■ **WORK INSTRUCTION**:
Copy every line from the records below that holds the word "tersebut".
___ ENTRIES SUPPLIED ___
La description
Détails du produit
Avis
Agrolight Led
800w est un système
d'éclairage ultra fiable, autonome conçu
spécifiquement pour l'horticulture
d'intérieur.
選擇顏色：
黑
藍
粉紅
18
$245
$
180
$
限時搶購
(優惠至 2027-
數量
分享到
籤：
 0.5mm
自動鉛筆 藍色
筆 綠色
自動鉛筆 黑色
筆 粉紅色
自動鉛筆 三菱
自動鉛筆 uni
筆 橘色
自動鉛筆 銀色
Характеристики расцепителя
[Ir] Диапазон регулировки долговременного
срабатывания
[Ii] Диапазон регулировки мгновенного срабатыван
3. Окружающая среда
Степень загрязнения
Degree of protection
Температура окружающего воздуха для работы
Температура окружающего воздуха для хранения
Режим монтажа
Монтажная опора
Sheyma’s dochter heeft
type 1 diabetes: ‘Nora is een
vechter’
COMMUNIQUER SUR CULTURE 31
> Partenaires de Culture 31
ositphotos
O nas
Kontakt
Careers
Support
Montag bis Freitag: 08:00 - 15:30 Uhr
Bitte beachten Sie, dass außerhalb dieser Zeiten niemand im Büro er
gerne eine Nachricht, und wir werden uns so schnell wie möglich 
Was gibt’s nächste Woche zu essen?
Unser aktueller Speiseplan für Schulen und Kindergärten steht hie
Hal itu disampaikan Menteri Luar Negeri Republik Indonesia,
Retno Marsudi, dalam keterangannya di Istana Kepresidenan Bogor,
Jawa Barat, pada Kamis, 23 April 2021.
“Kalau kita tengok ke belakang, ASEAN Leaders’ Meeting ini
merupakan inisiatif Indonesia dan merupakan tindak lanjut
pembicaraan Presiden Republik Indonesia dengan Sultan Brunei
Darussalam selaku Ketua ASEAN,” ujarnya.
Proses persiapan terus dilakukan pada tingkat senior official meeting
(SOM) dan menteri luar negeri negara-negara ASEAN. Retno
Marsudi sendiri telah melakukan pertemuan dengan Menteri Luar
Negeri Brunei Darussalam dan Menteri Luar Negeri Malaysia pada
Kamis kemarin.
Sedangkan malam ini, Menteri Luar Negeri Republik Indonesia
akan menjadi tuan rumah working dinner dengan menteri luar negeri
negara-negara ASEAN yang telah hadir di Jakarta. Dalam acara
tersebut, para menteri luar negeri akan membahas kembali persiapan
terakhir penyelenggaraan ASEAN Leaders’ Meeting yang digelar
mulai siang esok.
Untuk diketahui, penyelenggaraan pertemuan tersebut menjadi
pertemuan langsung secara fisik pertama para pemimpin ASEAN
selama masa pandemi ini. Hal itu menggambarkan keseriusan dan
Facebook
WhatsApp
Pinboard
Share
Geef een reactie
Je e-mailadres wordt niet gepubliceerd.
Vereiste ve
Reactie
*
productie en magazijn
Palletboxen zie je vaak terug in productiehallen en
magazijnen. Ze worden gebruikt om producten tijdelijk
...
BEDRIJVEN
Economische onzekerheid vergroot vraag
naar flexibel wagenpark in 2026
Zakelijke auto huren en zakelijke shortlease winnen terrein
___
■ **OUTPUT FOR THIS EXERCISE**:
tersebut, para menteri luar negeri akan membahas kembali persiapan
Untuk diketahui, penyelenggaraan pertemuan tersebut menjadi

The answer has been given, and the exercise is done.